I HAVE desired to go
Where springs not fail,
To fields where flies no sharp and sided hail
And a few lilies blow.
And I have asked to be
Where no storms come,
Where the green swell is in the havens dumb,
And out of the swing of the sea.
--Gerard Manley Hopkins (1844-1889)
It seems I'm the trauma magnet. On my first two nights on call as the trauma chief, we've gotten two patients with iliac artery/vein gunshot wounds, two ER thoracotomies, an ER pericardial window, and a splenectomy (it's hard to explain how rare THOSE are these days in trauma, though my dad had one in the 70's for a lacerated spleen). That's in addition to all the other uninjured or varyingly sick and injured patients that we admitted overnight. You see, trauma surgical residents LIVE for operative trauma. So much of trauma care nowadays is multispecialty nonoperative care, that "trauma surgery" has become an oxymoron.
I can't believe I get paid to help sick people by operating on them - there's nothing like it in the world. I don't get bored with that.
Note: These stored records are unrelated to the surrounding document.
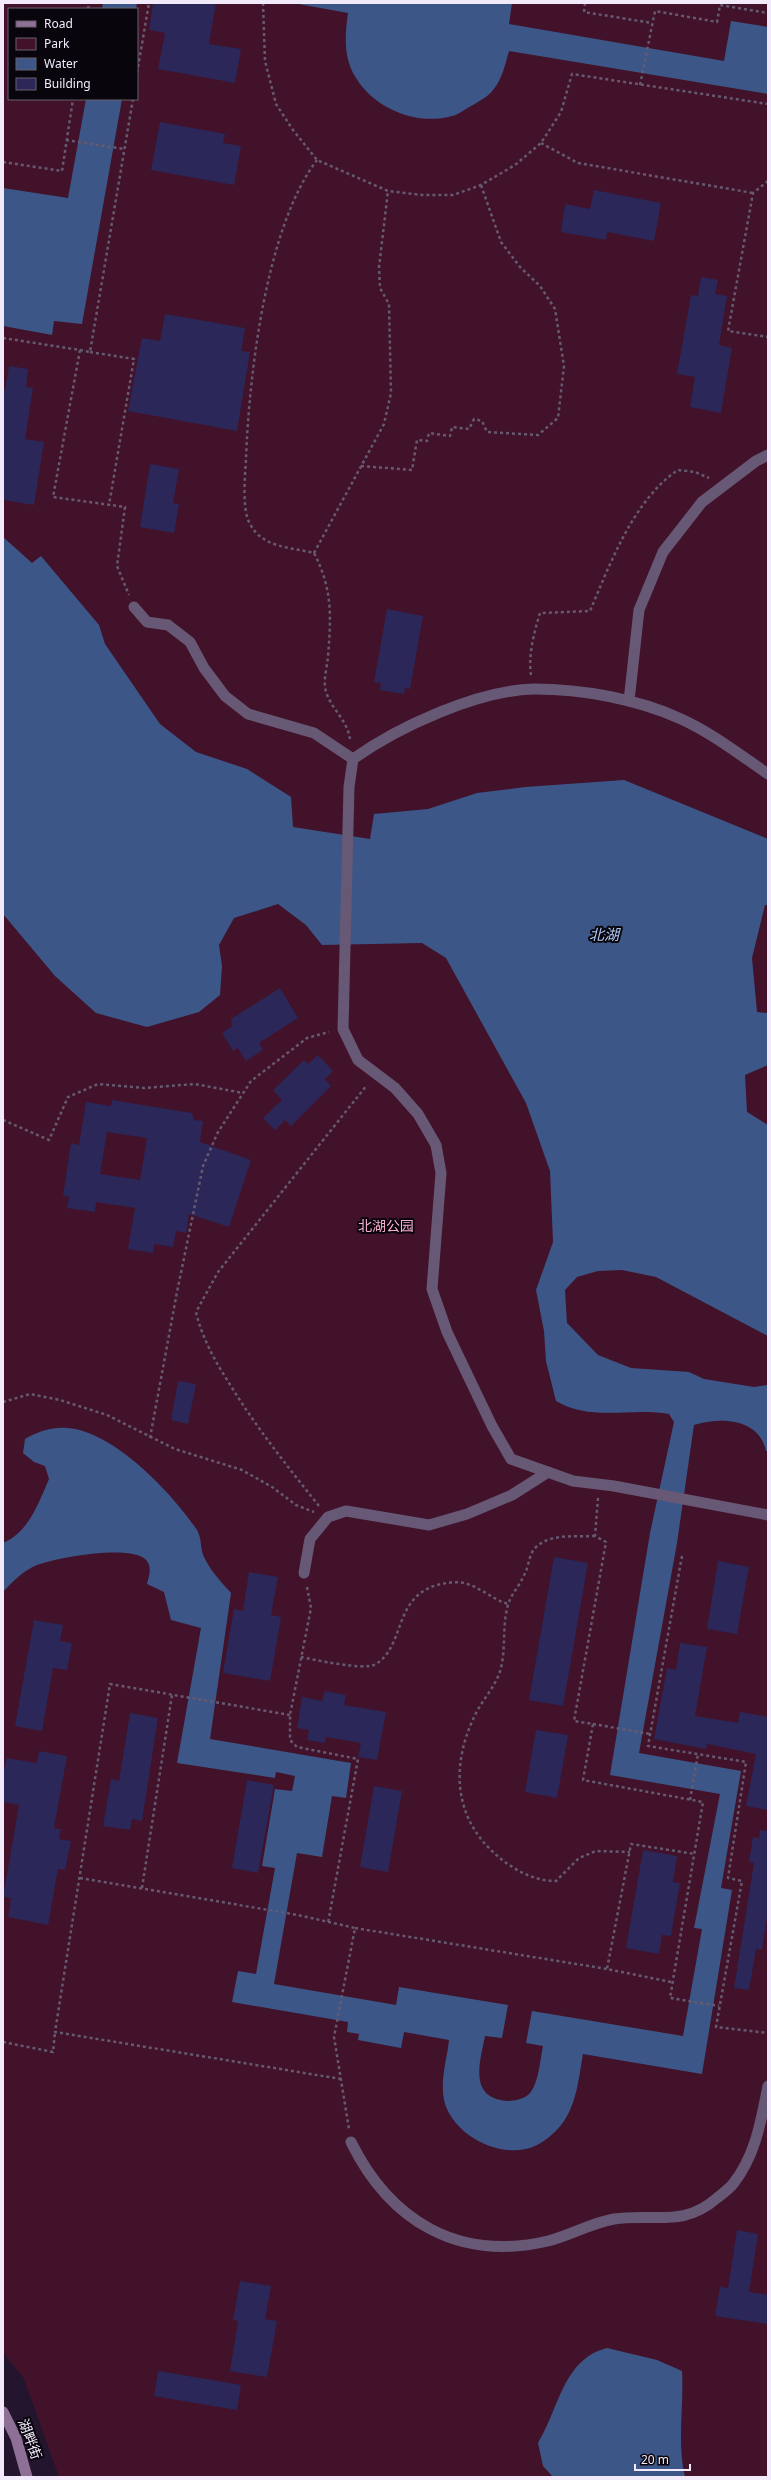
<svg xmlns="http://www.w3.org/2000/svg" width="771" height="2480" viewBox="0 0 771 2480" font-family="'Noto Sans','Noto Sans SC',sans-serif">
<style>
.green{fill:#41122a;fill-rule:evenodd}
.water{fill:#3c5787}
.building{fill:#2b2758;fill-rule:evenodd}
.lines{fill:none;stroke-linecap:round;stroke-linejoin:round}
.path{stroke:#665a70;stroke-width:2.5;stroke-dasharray:3 3;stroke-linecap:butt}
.minor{stroke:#675975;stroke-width:11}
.secondary{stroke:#8e6f95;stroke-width:11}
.labels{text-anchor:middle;stroke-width:4;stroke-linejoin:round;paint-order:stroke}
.park-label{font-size:14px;fill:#f7aecc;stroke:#09050d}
.street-label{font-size:14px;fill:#f2eafb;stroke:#09050d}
.water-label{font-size:15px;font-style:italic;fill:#adc7f4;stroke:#09050d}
</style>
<rect width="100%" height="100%" fill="#22152d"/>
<path class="green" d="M3,3H768V2477H59L24,2379L3,2352ZM9,9H137V99H9Z"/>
<g class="water">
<polygon points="103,3 137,3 136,9 102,9"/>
<path d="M293,3H512L509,24L724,61L731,21L768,27V94L509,51C505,64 503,78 493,90C489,96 478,102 471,106C465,109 458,115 452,116C417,126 375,109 356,78C343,58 345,35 348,13Z"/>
<polygon points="86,99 122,99 82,324 54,321 52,335 3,326 3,188 68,198"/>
<path d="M3,537L32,563L41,556L99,625L105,644L160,724L196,752L247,769L291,797L293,827L370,839L374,814L428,809L477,793L525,787L624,780L768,839V905H765L752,958L757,1012L768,1013V1065L745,1075L747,1112L768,1125V1336L656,1277L622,1270L598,1271L577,1277L565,1290L567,1323L598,1355L631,1368L689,1372L704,1379L754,1387L768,1385V1451H766C759,1418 720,1417 694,1425L677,1543L639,1753L741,1771L721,1888L732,1890L702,2074L583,2054C579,2076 577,2102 564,2121C557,2131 548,2139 537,2145C504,2162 452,2136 444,2100C440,2080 447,2059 449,2040L404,2032L401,2048L358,2040L359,2034L347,2032L348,2022L232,2002L238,1971L256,1974L275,1868L262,1866L275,1789L292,1791L295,1776L276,1772L275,1778L177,1763L201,1628L171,1620L164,1592L147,1584C149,1576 152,1568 147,1561C134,1543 55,1558 37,1565C24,1570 12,1582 3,1592V1543C29,1532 39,1502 49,1479L45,1466L34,1462L23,1453L25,1439C35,1433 48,1428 59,1428C108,1424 172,1493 197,1530C202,1538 200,1549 204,1557C210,1570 221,1582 231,1593L210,1739L351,1763L346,1798L332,1796L322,1857L297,1853L274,1984L396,2005L399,1987L508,2005L502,2038L485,2036C480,2062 468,2098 507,2101C514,2101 525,2099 530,2093C539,2082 540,2060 543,2046L526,2043L532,2011L683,2036L702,1929L694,1928L720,1794L610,1775L650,1533L674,1422L669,1414C631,1407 591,1422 556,1401L546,1361L544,1331L536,1290L553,1242L550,1171L526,1103L446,958L422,943L322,945L306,925L278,904L234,918L219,945L222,966L220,995L199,1012L147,1027L96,1013L55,976L3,914Z"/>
<path d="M607,2348L657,2360L682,2371C684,2407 677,2442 685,2477H553L543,2466L538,2443C559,2409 563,2359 607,2348Z"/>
</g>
<g class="building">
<polygon points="153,3 216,3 209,44 241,49 235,83 158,69 165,33 149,30"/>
<polygon points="160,122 225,134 223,143 241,146 234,185 151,170"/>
<polygon points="594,190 661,203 654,241 607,232 606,240 561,232 565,204 590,209"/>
<polygon points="701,277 718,280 715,294 727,296 719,345 732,348 721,413 690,407 695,377 677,374 691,295 698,296"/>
<polygon points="165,314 245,328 241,351 250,352 237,431 128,411 142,338 160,341"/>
<polygon points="9,366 28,369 26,387 33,388 25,439 44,442 34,505 3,500 3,390 5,390"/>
<polygon points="150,464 179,469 173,503 179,504 174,533 140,527"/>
<polygon points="387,609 423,616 410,689 405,688 404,694 380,690 381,683 374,682"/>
<polygon points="280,988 298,1018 259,1043 263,1050 246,1061 238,1048 233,1051 222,1033 232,1026 231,1019"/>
<polygon points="318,1055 333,1071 325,1079 331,1086 291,1126 285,1120 275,1130 263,1118 282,1100 273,1090 304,1060 308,1064"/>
<path d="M112,1100L192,1113L194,1120L203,1121L200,1142L251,1160L229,1227L189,1214L186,1233L176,1231L173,1247L154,1244L153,1253L128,1249L135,1208L96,1202L95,1212L67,1208L69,1197L63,1196L71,1143L79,1145L86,1102L111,1106ZM107,1132L147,1138L140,1180L100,1174Z"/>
<polygon points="178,1381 196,1384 188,1424 171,1420"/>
<polygon points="554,1557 588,1563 563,1706 529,1700"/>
<polygon points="718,1561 749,1567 737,1634 707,1629"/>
<polygon points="249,1572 278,1577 271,1615 281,1617 270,1681 223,1673 234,1609 243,1611"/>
<polygon points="34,1620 63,1625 60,1641 72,1643 67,1670 53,1668 42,1731 15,1726"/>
<polygon points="680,1643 707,1647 695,1716 738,1723 740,1712 768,1717 768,1810 746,1806 756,1754 707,1744 706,1749 654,1739 667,1668 676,1670"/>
<polygon points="325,1691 346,1695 344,1705 386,1712 377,1760 358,1757 361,1743 326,1737 325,1743 307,1740 309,1730 297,1728 302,1697 322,1701"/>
<polygon points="130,1713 158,1718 142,1821 132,1819 130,1830 103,1826 111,1779 119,1781"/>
<polygon points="536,1730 568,1735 557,1798 525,1792"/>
<polygon points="39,1751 67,1756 54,1828 61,1829 59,1839 71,1841 65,1870 58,1869 48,1925 8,1917 11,1898 3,1897 19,1805 3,1802 3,1773 7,1758 37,1763"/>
<polygon points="247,1780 274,1785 258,1873 232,1868"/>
<polygon points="374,1786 402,1791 388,1872 360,1867"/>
<polygon points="760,1830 768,1831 768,1911 762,1950 756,1949 749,1990 734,1988 754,1863 749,1862 753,1837 759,1838"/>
<polygon points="643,1850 677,1856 673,1882 680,1883 671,1936 662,1935 659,1954 626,1948"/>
<polygon points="737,2230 758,2234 749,2292 768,2295 768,2324 715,2316 720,2287 728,2288"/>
<polygon points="240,2281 271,2286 265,2319 277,2321 267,2377 230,2371 238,2321 233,2320"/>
<polygon points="158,2371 241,2385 237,2410 154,2396"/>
</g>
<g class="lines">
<g class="path">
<polyline points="263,3 265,61 276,104 293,130 317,160 388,191 422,195 453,195 481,185 515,165 541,143 561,112 572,74 768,104"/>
<polyline points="585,3 584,12 652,23"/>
<polyline points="88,9 89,3"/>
<polyline points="137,73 149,3"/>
<polyline points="640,85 655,11 717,22 720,5 768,13"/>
<polyline points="66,140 124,149"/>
<polyline points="541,143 578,163 753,193"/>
<path d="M317,160C266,227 249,375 246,459C245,476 242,507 249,522C261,548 290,547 314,553C333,590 331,617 328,657C327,666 324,678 325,687C328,707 347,718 350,739"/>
<polyline points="3,162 62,171 73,99"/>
<polyline points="768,181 753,193 728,331 768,337"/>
<polyline points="3,338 80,350 53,497 125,507 117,566 129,595"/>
<polyline points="80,350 90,352 133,99"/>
<polyline points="90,352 134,359 109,505"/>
<polyline points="361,466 412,470 417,440 427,441 429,433 450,436 452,427 469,429 474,419 482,421 487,432 538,435 558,418 564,366 555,309 540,286 520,267 501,242 481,185"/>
<polyline points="314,553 384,424 391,393 389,304 380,288 379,267 388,191"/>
<path d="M531,675C528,655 534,633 540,613L590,611C610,564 634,499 678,470L695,472L709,478"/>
<polyline points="3,1120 49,1140 68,1097 98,1084 144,1088 195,1084 243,1093"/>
<polyline points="3,1402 30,1394 60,1400 107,1415 175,1449 242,1470 272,1487 296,1505 314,1512"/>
<polyline points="150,1438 177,1292 203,1166 218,1132 251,1081 307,1038 329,1032"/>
<polyline points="598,1498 595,1536 606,1542 574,1721 593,1724 583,1780 703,1802 670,1998 719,2006"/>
<path d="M319,1506C287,1466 256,1427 229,1383C215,1361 202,1338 196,1312L218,1272L367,1085"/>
<path d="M595,1536C574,1537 550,1533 535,1548C529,1554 529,1566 525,1573C521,1584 511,1594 508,1605C502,1626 506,1647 501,1668C497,1684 484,1698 476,1713C452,1761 452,1813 492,1851C510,1868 532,1881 556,1881L579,1858L596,1851L630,1852"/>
<polyline points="682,1556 648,1746 746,1762 728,1878 742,1881 716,2027 768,2033"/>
<polyline points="307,1587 311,1608 290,1715 290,1740 297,1747 358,1759 328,1923"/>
<path d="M301,1657C315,1660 363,1670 374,1665C406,1648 392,1598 437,1585C446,1583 455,1581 464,1583C480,1587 492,1599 508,1604"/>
<polyline points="290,1715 110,1684 55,2032 341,2079"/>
<polyline points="593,1724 650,1734"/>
<polyline points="690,1800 698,1754"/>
<polyline points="80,1878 298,1915 355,1928 334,2037 349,2129"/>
<polyline points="142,1888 172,1695"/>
<polyline points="355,1928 607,1969"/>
<polyline points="671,1982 607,1969 631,1844 695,1854"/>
<polyline points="3,2042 53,2052 55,2032"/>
</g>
<g class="minor">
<polyline points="134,607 147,622 168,625 190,642 204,668 225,696 248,714 314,733 353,759"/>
<polyline points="629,701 639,610 663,552 702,502 756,461 768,455"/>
<path d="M768,774C740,755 712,733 681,719C638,699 582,689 534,689C478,690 398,727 353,759L349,787L343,1029L358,1060L395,1088L418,1114L436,1145L441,1173L432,1289L447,1332L492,1426L511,1459L573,1481L614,1486L768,1515"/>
<polyline points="304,1573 310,1539 328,1517 346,1511 429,1525 467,1514 512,1495 548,1472"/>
<path d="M351,2142C390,2221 458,2262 548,2241C571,2235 591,2223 614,2219C654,2213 683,2228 717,2198C722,2194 729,2189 733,2184C756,2155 761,2120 768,2086"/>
</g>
<polyline class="secondary" points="3,2412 16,2438 27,2477"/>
</g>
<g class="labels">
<g class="park-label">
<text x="386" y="1231">北湖公园</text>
</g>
<g class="street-label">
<text transform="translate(30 2439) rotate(70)" y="5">湖畔街</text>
</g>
<g class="water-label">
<text x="604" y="940">北湖</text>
</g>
</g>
<rect width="771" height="2480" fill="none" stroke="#f2eafb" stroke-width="8"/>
<rect x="8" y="8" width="130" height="92" fill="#09050d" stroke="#66616c"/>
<rect x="16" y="21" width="20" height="6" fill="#8e6f95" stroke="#66616c"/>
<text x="44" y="28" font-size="12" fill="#f2eafb">Road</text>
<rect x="16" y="38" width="20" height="12" fill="#41122a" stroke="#66616c"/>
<text x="44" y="48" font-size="12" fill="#f2eafb">Park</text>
<rect x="16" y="58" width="20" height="12" fill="#3c5787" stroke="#66616c"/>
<text x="44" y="68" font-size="12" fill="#f2eafb">Water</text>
<rect x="16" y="78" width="20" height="12" fill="#2b2758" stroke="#66616c"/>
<text x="44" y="88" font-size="12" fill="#f2eafb">Building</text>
<path d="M635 2464v6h55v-6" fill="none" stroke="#f2eafb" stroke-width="2"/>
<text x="641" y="2464" font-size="12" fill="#f2eafb" stroke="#09050d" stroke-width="3" paint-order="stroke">20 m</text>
</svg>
I guess that's why God has me in this vocation, which He providentially knew would be endlessly interesting. ...read more »
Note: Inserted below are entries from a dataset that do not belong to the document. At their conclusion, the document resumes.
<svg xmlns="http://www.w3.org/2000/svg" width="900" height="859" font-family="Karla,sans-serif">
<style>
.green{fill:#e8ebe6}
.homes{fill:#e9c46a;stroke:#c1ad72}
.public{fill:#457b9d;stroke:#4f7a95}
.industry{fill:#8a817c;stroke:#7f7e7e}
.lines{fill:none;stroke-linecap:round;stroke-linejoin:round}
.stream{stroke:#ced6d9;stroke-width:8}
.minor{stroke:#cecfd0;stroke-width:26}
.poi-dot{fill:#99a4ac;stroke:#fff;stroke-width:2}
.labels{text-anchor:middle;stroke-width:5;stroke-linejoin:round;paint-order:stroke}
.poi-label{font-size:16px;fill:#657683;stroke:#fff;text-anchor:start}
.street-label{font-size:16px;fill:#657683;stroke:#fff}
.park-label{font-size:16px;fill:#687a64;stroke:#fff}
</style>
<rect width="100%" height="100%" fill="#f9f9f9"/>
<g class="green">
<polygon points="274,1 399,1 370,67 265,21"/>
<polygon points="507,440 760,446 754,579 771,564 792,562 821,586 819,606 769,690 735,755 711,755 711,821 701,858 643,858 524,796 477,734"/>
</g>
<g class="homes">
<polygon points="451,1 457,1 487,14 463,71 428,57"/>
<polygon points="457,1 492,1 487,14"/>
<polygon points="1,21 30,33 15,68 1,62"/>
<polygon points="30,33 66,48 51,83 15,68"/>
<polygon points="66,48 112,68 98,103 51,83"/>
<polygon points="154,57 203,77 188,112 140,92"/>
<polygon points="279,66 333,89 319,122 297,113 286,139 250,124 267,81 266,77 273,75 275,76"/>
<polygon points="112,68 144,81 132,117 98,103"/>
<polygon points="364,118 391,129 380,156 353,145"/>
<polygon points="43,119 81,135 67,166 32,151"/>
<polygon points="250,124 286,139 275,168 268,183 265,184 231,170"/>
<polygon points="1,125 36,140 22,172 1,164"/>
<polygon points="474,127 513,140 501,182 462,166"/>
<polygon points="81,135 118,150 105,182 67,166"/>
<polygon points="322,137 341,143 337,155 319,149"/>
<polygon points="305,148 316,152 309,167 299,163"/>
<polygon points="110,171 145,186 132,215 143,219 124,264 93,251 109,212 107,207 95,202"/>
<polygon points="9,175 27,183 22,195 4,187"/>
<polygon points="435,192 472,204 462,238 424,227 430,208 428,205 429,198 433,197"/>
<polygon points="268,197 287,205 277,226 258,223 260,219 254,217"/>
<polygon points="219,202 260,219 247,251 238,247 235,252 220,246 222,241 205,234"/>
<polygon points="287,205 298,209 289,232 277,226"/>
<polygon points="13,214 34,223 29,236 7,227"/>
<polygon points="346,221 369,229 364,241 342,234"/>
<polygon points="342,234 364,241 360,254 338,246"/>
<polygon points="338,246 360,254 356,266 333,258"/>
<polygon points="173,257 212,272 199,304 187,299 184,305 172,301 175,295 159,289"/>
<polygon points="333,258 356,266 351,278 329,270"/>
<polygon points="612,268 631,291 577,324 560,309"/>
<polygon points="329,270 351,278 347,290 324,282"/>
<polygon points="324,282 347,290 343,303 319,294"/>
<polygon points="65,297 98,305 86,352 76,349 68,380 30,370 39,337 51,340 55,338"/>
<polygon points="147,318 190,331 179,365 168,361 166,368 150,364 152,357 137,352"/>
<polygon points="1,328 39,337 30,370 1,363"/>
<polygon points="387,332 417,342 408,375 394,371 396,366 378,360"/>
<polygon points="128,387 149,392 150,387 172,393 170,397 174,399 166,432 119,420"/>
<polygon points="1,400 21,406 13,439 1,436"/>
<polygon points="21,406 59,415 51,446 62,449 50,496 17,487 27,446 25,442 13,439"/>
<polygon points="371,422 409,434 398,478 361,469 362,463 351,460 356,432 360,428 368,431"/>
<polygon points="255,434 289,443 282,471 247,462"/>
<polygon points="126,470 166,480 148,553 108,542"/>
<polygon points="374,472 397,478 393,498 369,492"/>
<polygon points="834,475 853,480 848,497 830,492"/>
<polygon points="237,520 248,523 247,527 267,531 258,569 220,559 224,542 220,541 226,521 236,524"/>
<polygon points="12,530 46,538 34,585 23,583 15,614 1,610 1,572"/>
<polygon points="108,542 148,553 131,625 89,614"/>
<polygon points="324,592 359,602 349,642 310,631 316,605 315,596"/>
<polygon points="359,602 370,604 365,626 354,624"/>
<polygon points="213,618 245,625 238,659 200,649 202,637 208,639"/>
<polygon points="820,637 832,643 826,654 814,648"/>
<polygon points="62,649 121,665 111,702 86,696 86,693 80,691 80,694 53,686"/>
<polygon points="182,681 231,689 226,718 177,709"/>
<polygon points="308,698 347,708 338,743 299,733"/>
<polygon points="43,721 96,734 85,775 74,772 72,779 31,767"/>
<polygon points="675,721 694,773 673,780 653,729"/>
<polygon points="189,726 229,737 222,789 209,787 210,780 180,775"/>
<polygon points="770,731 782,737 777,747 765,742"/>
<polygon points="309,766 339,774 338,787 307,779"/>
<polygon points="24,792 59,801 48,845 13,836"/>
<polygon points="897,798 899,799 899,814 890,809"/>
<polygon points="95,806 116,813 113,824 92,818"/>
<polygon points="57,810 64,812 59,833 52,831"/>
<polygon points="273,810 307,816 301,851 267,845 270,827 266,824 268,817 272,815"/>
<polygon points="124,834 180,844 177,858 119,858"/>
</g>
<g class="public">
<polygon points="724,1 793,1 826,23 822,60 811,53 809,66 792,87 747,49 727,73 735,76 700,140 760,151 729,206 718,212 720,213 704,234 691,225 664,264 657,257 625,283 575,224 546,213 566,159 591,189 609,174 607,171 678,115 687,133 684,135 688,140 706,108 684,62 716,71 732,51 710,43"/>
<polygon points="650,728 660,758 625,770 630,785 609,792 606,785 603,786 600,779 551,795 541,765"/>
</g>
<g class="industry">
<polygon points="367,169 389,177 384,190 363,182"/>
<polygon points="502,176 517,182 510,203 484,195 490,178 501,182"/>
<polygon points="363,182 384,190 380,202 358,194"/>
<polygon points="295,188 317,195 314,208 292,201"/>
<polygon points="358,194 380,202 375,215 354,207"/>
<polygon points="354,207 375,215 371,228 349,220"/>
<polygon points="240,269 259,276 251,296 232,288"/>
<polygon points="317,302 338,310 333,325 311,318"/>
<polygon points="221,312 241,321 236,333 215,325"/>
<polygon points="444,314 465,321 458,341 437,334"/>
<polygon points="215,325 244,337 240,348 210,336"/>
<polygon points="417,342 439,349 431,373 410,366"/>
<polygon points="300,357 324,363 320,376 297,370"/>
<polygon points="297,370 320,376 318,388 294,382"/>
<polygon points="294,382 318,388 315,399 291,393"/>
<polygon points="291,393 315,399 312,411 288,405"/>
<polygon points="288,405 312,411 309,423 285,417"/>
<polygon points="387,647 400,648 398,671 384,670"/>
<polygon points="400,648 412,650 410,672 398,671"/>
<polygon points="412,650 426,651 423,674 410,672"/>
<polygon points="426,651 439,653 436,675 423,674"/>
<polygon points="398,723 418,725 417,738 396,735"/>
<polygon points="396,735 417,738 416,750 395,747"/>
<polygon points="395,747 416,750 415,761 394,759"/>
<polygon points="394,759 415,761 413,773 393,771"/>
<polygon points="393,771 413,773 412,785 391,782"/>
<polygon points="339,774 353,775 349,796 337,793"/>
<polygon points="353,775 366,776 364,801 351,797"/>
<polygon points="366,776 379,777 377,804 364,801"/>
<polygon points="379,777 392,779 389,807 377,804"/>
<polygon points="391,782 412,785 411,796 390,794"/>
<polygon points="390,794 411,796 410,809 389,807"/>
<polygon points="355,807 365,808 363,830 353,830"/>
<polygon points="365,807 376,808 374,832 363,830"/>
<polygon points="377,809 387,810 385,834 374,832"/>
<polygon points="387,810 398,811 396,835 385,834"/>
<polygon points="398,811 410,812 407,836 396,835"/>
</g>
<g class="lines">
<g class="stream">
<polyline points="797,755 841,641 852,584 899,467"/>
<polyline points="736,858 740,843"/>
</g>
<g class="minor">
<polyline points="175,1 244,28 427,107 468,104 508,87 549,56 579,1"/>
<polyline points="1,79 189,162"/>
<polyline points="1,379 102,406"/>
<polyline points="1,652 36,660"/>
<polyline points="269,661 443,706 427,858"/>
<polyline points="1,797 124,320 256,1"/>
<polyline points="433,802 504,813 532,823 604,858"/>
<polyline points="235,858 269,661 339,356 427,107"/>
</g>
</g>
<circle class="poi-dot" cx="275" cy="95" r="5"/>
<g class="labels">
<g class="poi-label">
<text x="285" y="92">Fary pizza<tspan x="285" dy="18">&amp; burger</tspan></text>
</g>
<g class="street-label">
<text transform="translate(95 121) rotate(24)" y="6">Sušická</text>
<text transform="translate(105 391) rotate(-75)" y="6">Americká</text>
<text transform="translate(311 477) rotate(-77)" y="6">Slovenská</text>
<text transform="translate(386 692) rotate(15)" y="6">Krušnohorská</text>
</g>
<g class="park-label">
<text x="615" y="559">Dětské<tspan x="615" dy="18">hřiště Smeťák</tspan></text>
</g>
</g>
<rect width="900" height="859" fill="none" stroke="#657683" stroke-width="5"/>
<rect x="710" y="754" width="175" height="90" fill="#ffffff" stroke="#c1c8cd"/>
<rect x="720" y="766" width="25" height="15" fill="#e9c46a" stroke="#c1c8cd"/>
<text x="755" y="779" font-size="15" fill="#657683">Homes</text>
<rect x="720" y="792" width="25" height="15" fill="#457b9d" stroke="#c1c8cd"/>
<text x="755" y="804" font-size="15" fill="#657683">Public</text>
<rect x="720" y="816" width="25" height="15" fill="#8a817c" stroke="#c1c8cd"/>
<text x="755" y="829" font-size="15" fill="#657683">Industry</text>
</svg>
I went today to help with the relief over at the old Levi Strauss building on the Southside. I guess there are about 1,000 Hurricane Katrina refugees there in an enormous room. The spirits seemed to be shell-shocked but grateful. I didn't find any disgruntled or angry people (except perhaps fellow medical personnel frustrated with the lack of an organizational system). The feeding, housing, and clothing seems to have gotten along well - HEB-donated food was plentiful in the chow hall, they had a kids play room with coloring books & toys, and everyone seemed to have a cot. The showers (in tents outside the building for the men) kept busy, though you wouldn't know it from the always-present but not overpowering body odor smell in the main hall.
Medical triage and treatment was where I helped. There were about 5 or 6 of us doctors by the end, and maybe 3 times that many nurses. Refugees were already there since last night, so there wasn't a mass triage; it was simply up to the patients to seek care. I saw probably 30 people in 5 hours; we cleaned some wounds, drained some infections, reassured others. We were well-staffed, I think. Some of the kind and dedicated volunteers I met were striking. ...read more »
So on this 2nd day of September 2005, I finally enter the information age with a weblog. I'll see how it works, if I can update it more often than the (average) 1 time every 2 years that I have been updating my homepage.